David Shearn took a different course for starting a business. Now he is taking a different approach to running one.

Shearn founded his business, The Builder Depot, in 2009 with the goal of selling flooring tiles, including expensive types and brands, without the built-in costs of doing business.

“I realized that there seemed to be, no matter what you did, the price to the consumer never changed,” he said. “If I were to go into a retailer and say let’s have a sale … and I’ll take 20 percent off, theoretically he should reduce his price by 20 percent.”

“I went through the whole system and removed every single cost and ended up at a price point that was just staggeringly low compared to anybody else.”

That decision paid off for the company, which is planning to move from its current location on Shiloh Road to a new 5-acre fulfillment center this fall. Shearn said the company is the only Google Trusted Store in the industry.

Shearn, an English native who first moved to the states as part of a management program after college, said he never thought the company would grow so large.

“We never expected this,” he said. “I expected to make a living, but I didn’t expect to be hiring people and for people to be managers of other people and having employees with four children and they’re the sole survivor, so you’re kind of responsible for them. It feels far more significant than it ever did.”

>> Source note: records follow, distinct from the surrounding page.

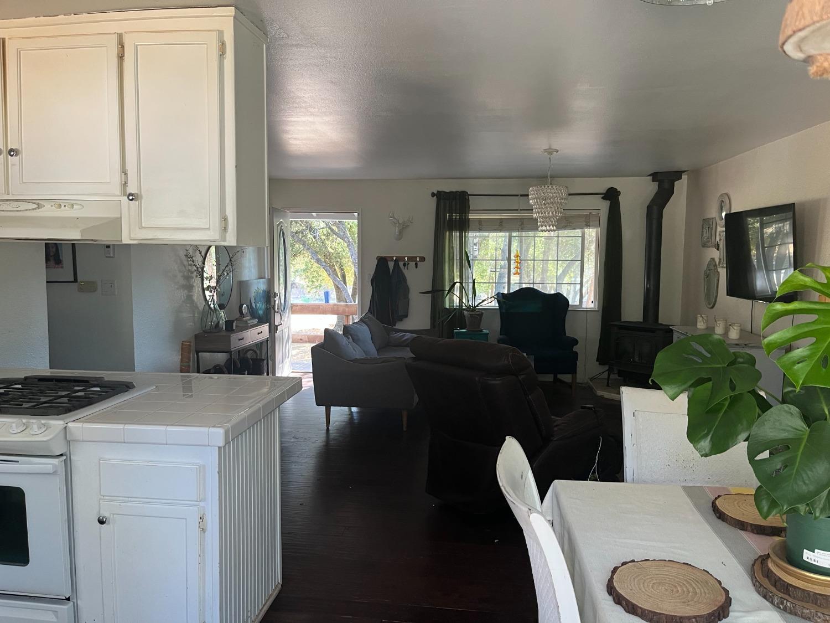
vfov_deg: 53.1
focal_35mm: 26
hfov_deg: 67.3
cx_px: 415
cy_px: 312
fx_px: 623
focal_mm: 5.1
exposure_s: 1/63
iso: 125
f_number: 1.6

The success is a long way from where The Builder Depot began.

Shearn founded the business in his garage in 2009, just as the economy was slipping into recession, and recalls those first days as “awful.”

He said that at the time, he even received a letter a day from his homeowners association for the number of trucks with deliveries coming to his house and had problems with bank accounts.

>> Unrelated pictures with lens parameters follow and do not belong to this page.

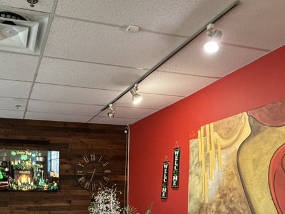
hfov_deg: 54.3
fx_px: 263
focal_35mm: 32
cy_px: 210
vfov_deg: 39.4
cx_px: 73
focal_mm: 2.22
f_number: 2.2
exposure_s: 1/60
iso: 320
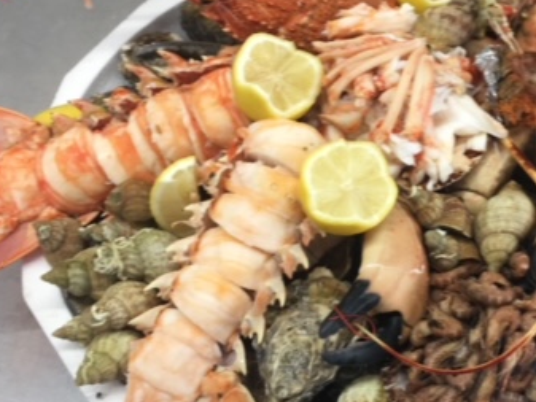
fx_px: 852
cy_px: 159
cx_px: 410
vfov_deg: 26.5
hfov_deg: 34.1
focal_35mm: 55
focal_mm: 4.15
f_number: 2.2
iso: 32
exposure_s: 1/50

“I couldn’t even open a business account,” Shearn said. “I didn’t even ask to borrow money. I just said, ‘Can I just open a checking [account]?’ And they said, ‘No, we’re not accepting any business accounts,’ because this was the economic collapse.”

While the cheaper price certainly has allowed the company to move to its current facility, which has already spread to other nearby suites, Shearn credits most of the company’s success to its employees.

While looking to expand the business, he had the option of leaving Forsyth County for downtown Atlanta, but made a decision that would benefit workers.

“The reality is, in retrospect, the difference wasn’t that great,” Shearn said. “But the impact on the people, to be five minutes from your work, to be right around the corner from your child’s school, to have lunch with your family, these benefits are significant, as opposed to fighting two hours of traffic to go downtown.”